Stored items
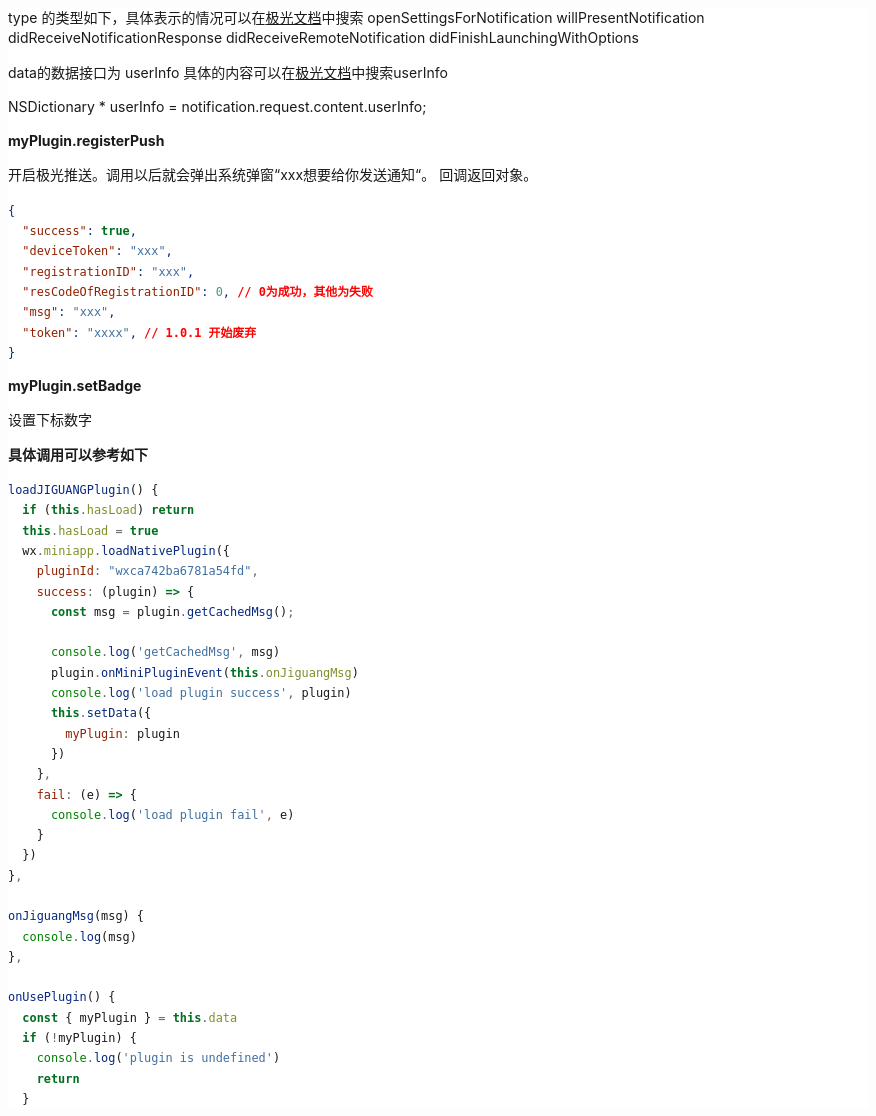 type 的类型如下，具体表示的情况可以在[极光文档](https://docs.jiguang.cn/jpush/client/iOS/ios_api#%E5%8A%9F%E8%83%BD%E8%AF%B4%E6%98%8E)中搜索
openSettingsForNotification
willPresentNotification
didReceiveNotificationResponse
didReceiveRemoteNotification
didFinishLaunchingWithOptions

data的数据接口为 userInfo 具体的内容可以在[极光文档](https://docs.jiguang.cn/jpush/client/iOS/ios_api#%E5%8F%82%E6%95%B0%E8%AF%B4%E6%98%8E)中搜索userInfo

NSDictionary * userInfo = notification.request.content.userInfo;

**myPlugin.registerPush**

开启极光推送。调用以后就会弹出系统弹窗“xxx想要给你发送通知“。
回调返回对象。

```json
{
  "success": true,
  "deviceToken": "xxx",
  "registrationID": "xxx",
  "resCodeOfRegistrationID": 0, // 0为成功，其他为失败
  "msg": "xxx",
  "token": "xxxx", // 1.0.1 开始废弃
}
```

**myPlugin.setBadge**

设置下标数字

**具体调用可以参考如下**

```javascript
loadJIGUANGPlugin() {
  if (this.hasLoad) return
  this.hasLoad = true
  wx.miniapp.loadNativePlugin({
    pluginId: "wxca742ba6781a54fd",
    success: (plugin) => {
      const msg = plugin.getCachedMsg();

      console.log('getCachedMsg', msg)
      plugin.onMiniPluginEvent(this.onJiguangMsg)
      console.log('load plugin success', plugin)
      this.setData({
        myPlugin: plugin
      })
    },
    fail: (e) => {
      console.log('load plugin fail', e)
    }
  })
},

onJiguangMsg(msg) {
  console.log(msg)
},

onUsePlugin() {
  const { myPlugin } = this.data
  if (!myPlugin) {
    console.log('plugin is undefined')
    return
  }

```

> WHAT IS NEEDED: An exact copy of the data is required, with the pictures excluded.

> RESPONSE BOX:
 type 的类型如下，具体表示的情况可以在[极光文档](https://docs.jiguang.cn/jpush/client/iOS/ios_api#%E5%8A%9F%E8%83%BD%E8%AF%B4%E6%98%8E)中搜索
openSettingsForNotification
willPresentNotification
didReceiveNotificationResponse
didReceiveRemoteNotification
didFinishLaunchingWithOptions

data的数据接口为 userInfo 具体的内容可以在[极光文档](https://docs.jiguang.cn/jpush/client/iOS/ios_api#%E5%8F%82%E6%95%B0%E8%AF%B4%E6%98%8E)中搜索userInfo

NSDictionary * userInfo = notification.request.content.userInfo;

**myPlugin.registerPush**

开启极光推送。调用以后就会弹出系统弹窗“xxx想要给你发送通知“。
回调返回对象。

```json
{
  "success": true,
  "deviceToken": "xxx",
  "registrationID": "xxx",
  "resCodeOfRegistrationID": 0, // 0为成功，其他为失败
  "msg": "xxx",
  "token": "xxxx", // 1.0.1 开始废弃
}
```

**myPlugin.setBadge**

设置下标数字

**具体调用可以参考如下**

```javascript
loadJIGUANGPlugin() {
  if (this.hasLoad) return
  this.hasLoad = true
  wx.miniapp.loadNativePlugin({
    pluginId: "wxca742ba6781a54fd",
    success: (plugin) => {
      const msg = plugin.getCachedMsg();

      console.log('getCachedMsg', msg)
      plugin.onMiniPluginEvent(this.onJiguangMsg)
      console.log('load plugin success', plugin)
      this.setData({
        myPlugin: plugin
      })
    },
    fail: (e) => {
      console.log('load plugin fail', e)
    }
  })
},

onJiguangMsg(msg) {
  console.log(msg)
},

onUsePlugin() {
  const { myPlugin } = this.data
  if (!myPlugin) {
    console.log('plugin is undefined')
    return
  }

```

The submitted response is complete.